Japan's upper house has passed a bill officially classifying cryptocurrencies as financial products, accelerating discussions on introducing a spot Bitcoin ETF and lowering the tax rate. The move redefines digital assets from mere payment methods to investment assets akin to stocks, sparking significant market impact.
New regulatory framework for crypto
The revised Financial Instruments and Exchange Act (FIEA) now treats major cryptocurrencies like Bitcoin (BTC), Ethereum (ETH), and Ripple (XRP) as financial products, not just means of payment. This shift brings traditional financial discipline to the crypto market: insider trading using non-public information is banned, token issuers must disclose annual business and financial reports, and penalties for violations can reach up to 10 years in prison or a fine of 10 million yen. For high-risk tokens, individual investment is capped at 2 million yen.
ETF and tax reform on the horizon
Alongside stricter rules, Japan is preparing market-boosting measures. Authorities are considering introducing spot crypto ETFs, with a target listing on the Tokyo Stock Exchange by 2027 or 2028. Major financial firms like Nomura Holdings and SBI Holdings are already preparing related products. The tax system is also likely to change: the current rate of up to 55% on crypto gains may be reduced to a flat 20%, similar to stocks. A three-year loss carryforward provision would allow investors to offset past losses against future profits, potentially effective from 2028.

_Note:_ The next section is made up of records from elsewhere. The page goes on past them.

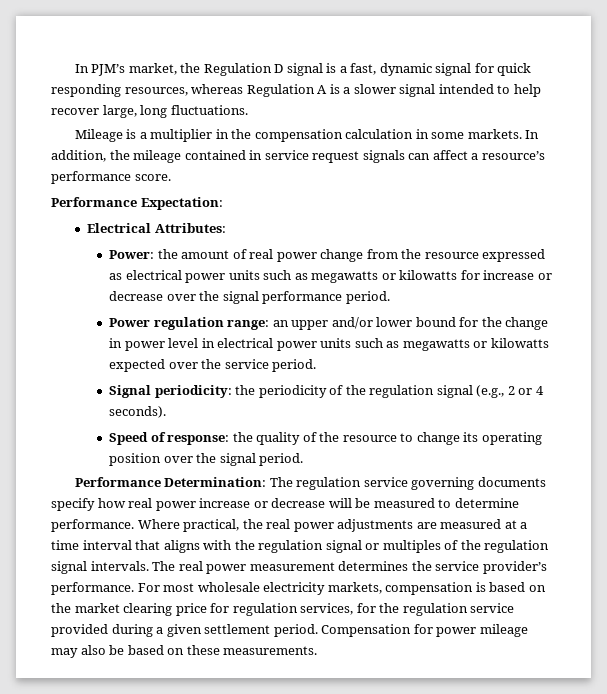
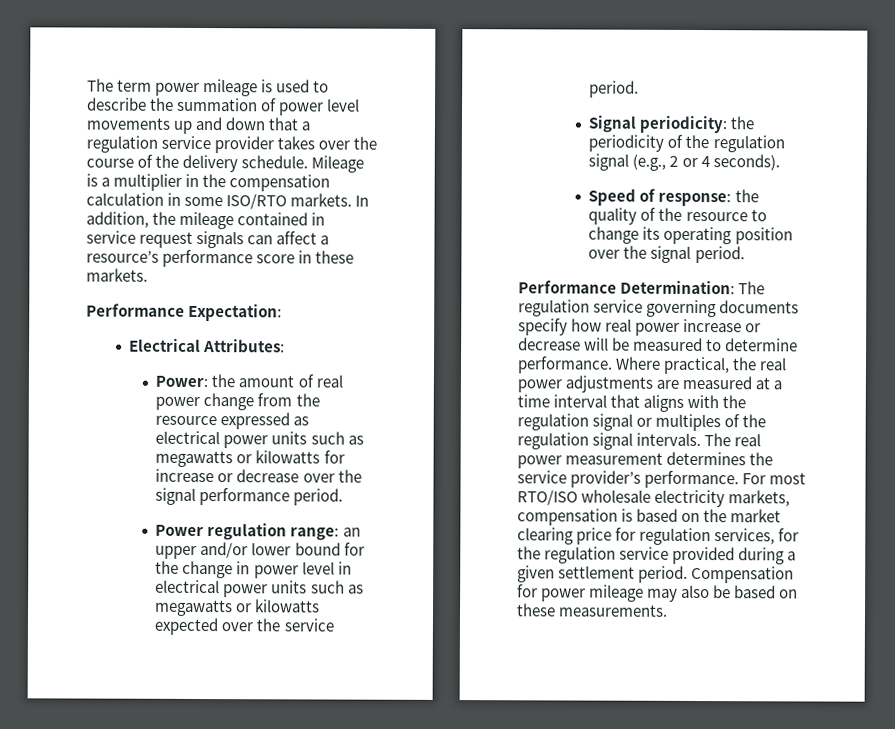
[74,63,532,76] [51,84,541,97] [51,105,248,118] In PJM’s market, the Regulation D signal is a fast, dynamic signal for quick responding resources, whereas Regulation A is a slower signal intended to help recover large, long fluctuations. // -> [87,78,330,97] [87,97,361,116] [86,116,311,134] [86,135,378,154] [86,154,309,173] The term power mileage is used to describe the summation of power level movements up and down that a regulation service provider takes over the course of the delivery schedule.
(465, 135) none -> [226,194,288,210] ISO/RTO
[134,174,171,181] score. -> [256,250,355,264] [86,268,148,282] score in these markets.
(195, 587) none -> [517,490,578,506] RTO/ISO

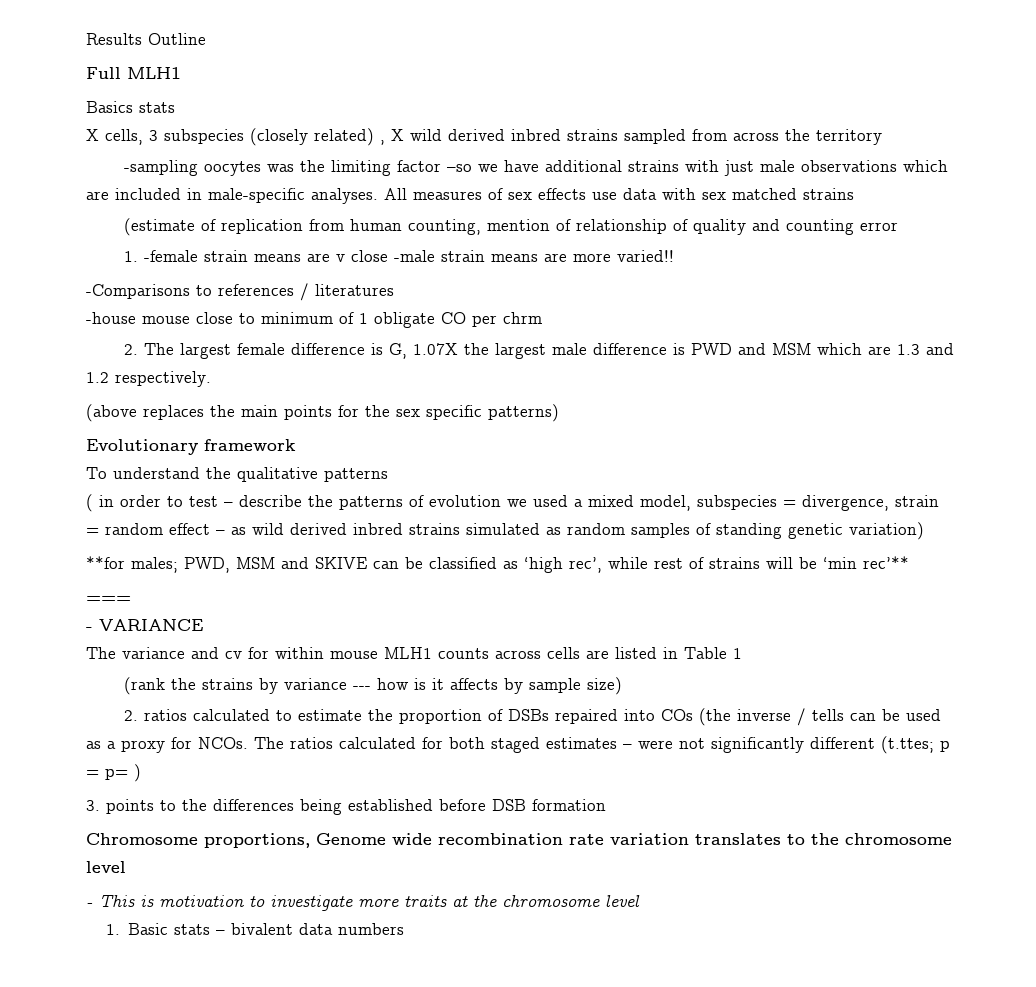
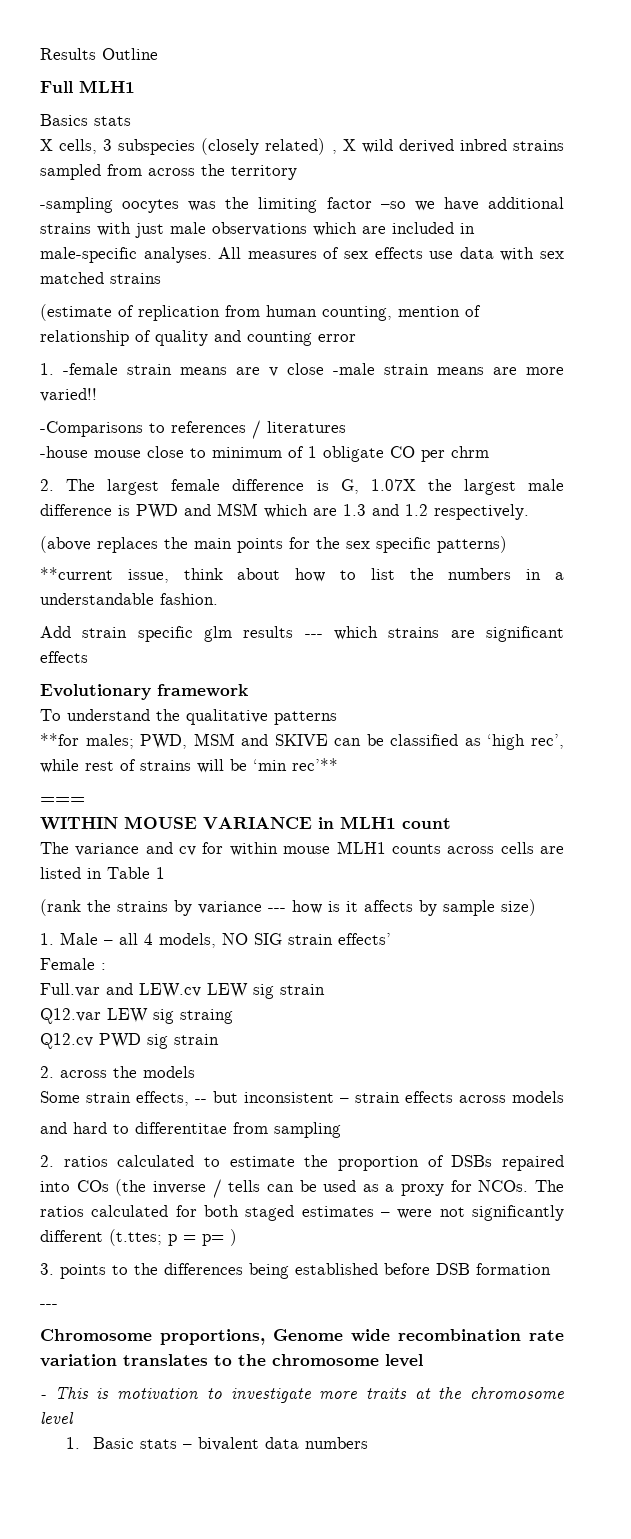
(559, 413) none -> [40,567,565,583] [40,593,218,605] [40,626,564,642] [40,651,88,663] // **current issue, think about how to list the numbers in a understandable fashion. // Add strain specific glm results --- which strains are significant effects
[86,494,939,512] [86,522,924,540] // ( in order to test – describe the patterns of evolution we used a mixed model, subspecies = divergence, strain = random effect – as wild derived inbred strains simulated as random samples of standing genetic variation) -> (337, 718) none
[86,627,93,631] - -> [40,816,197,830] WITHIN MOUSE
(203, 625) none -> [318,816,451,829] in MLH1 count
(623, 686) none -> [40,932,391,948] [40,958,106,970] [40,983,325,999] [40,1008,233,1024] [40,1033,219,1049] [40,1066,195,1078] [40,1091,564,1106] [40,1122,341,1138] // 1. Male – all 4 models, NO SIG strain effects’ // Female : // Full.var and LEW.cv LEW sig strain // Q12.var LEW sig straing // Q12.cv PWD sig strain // 2. across the models // Some strain effects, -- but inconsistent – strain effects across models // and hard to differentitae from sampling
(606, 805) none -> [40,1304,58,1308] // ---

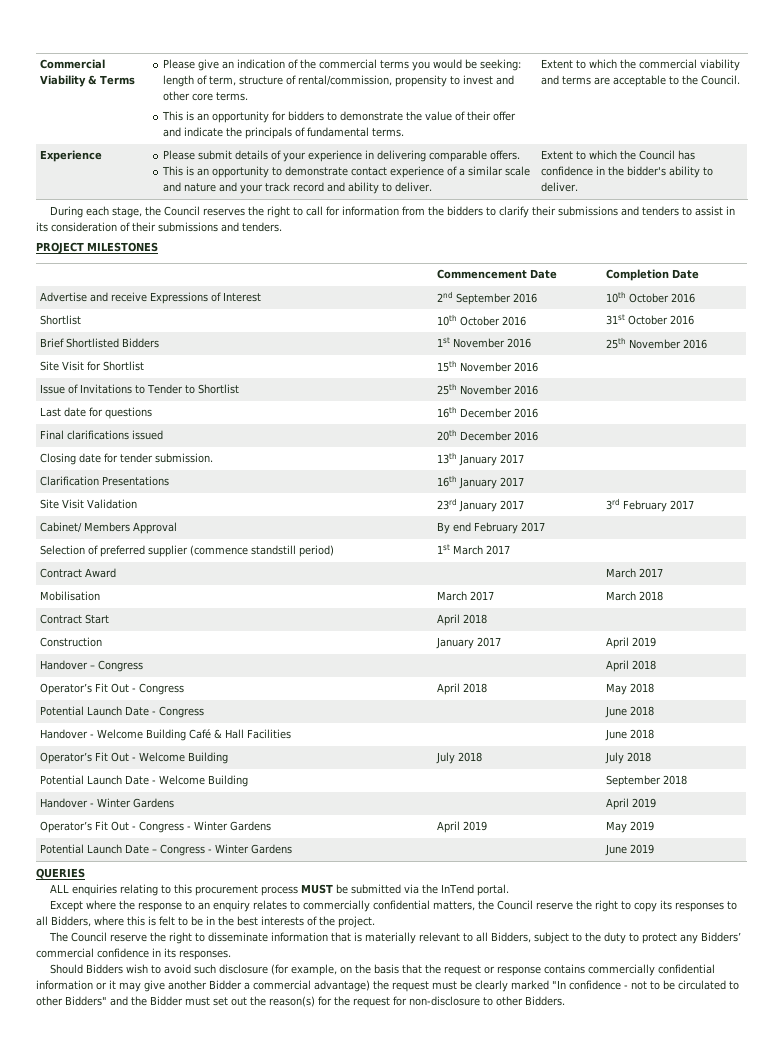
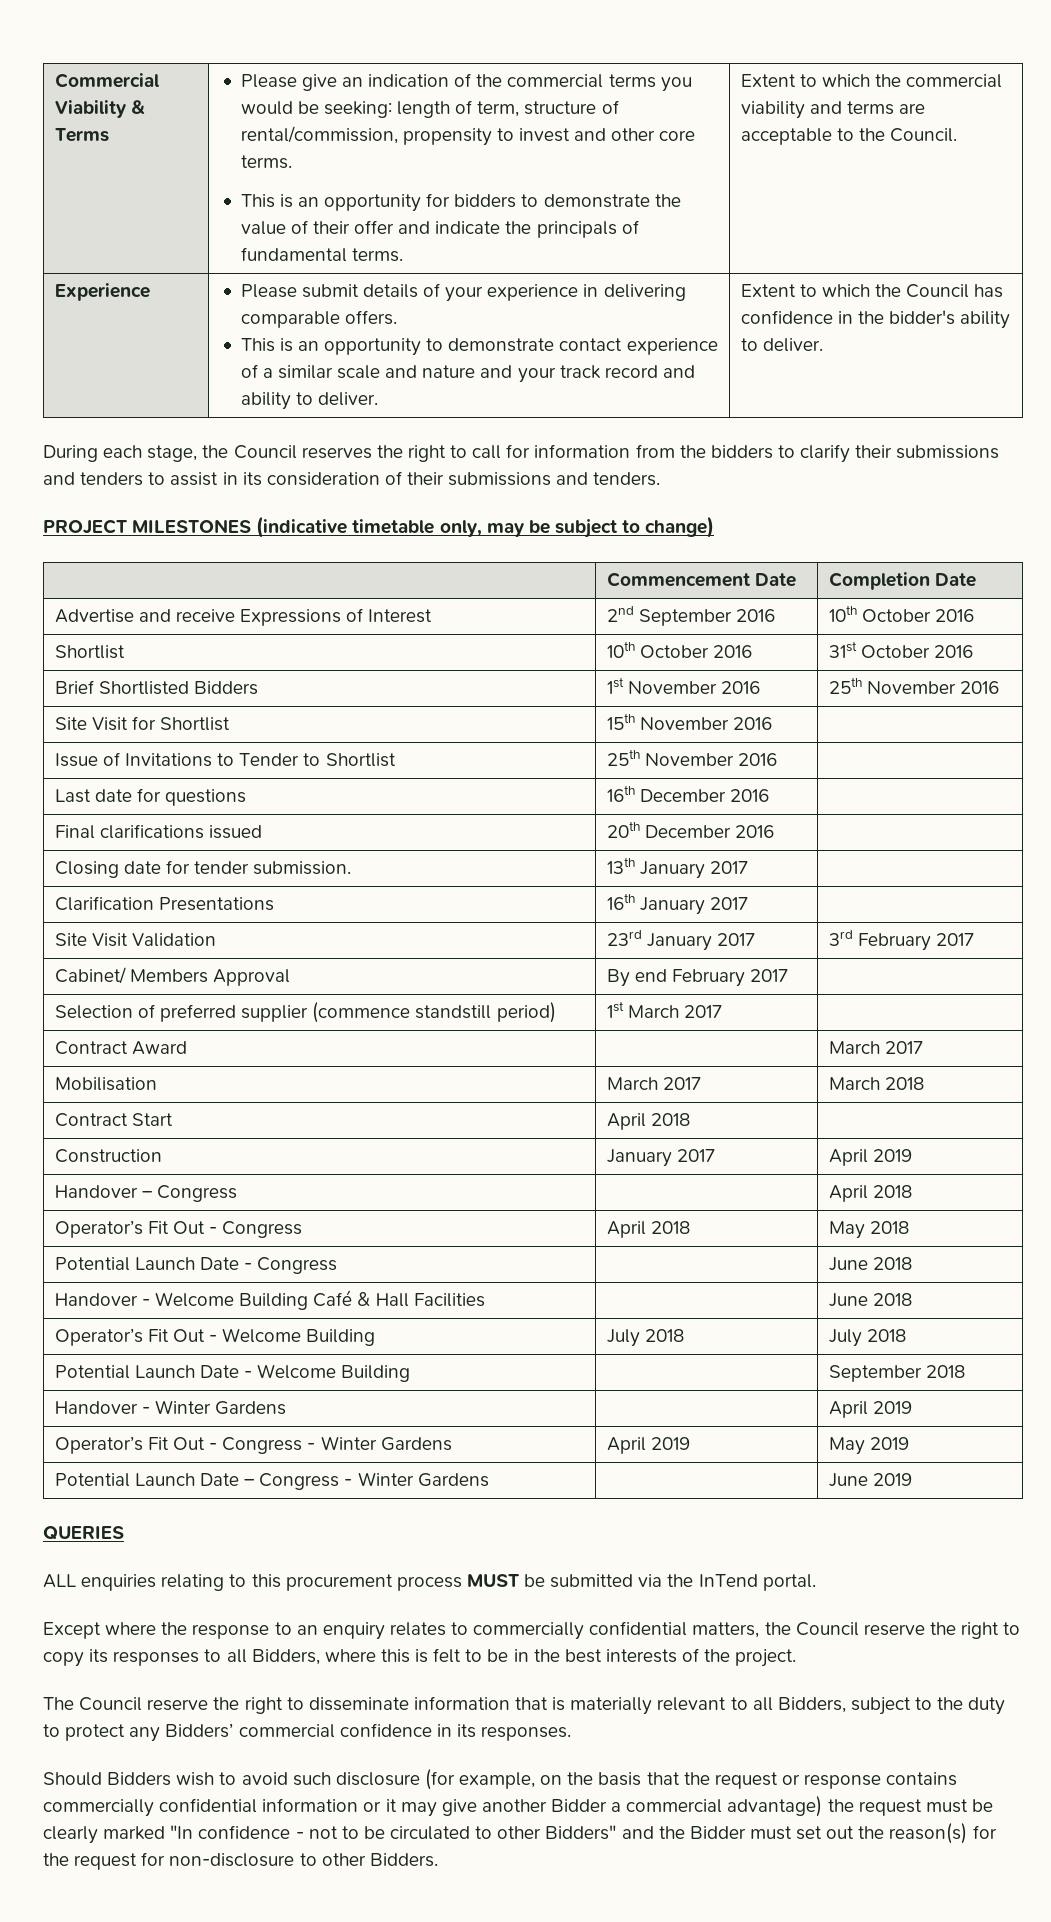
(158, 247) none -> [256,516,715,538] (indicative timetable only, may be subject to change)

Strategic implications for Asia
The crypto industry views Japan's move as a signal of mainstream adoption. While regulation tightens, product credibility and institutional capital inflows are expected to rise. With both a Bitcoin ETF and tax cuts being pursued, Japan is emerging as a key battleground in Asia's race to institutionalize digital assets, shifting the market from a payment focus to an investment-driven structure.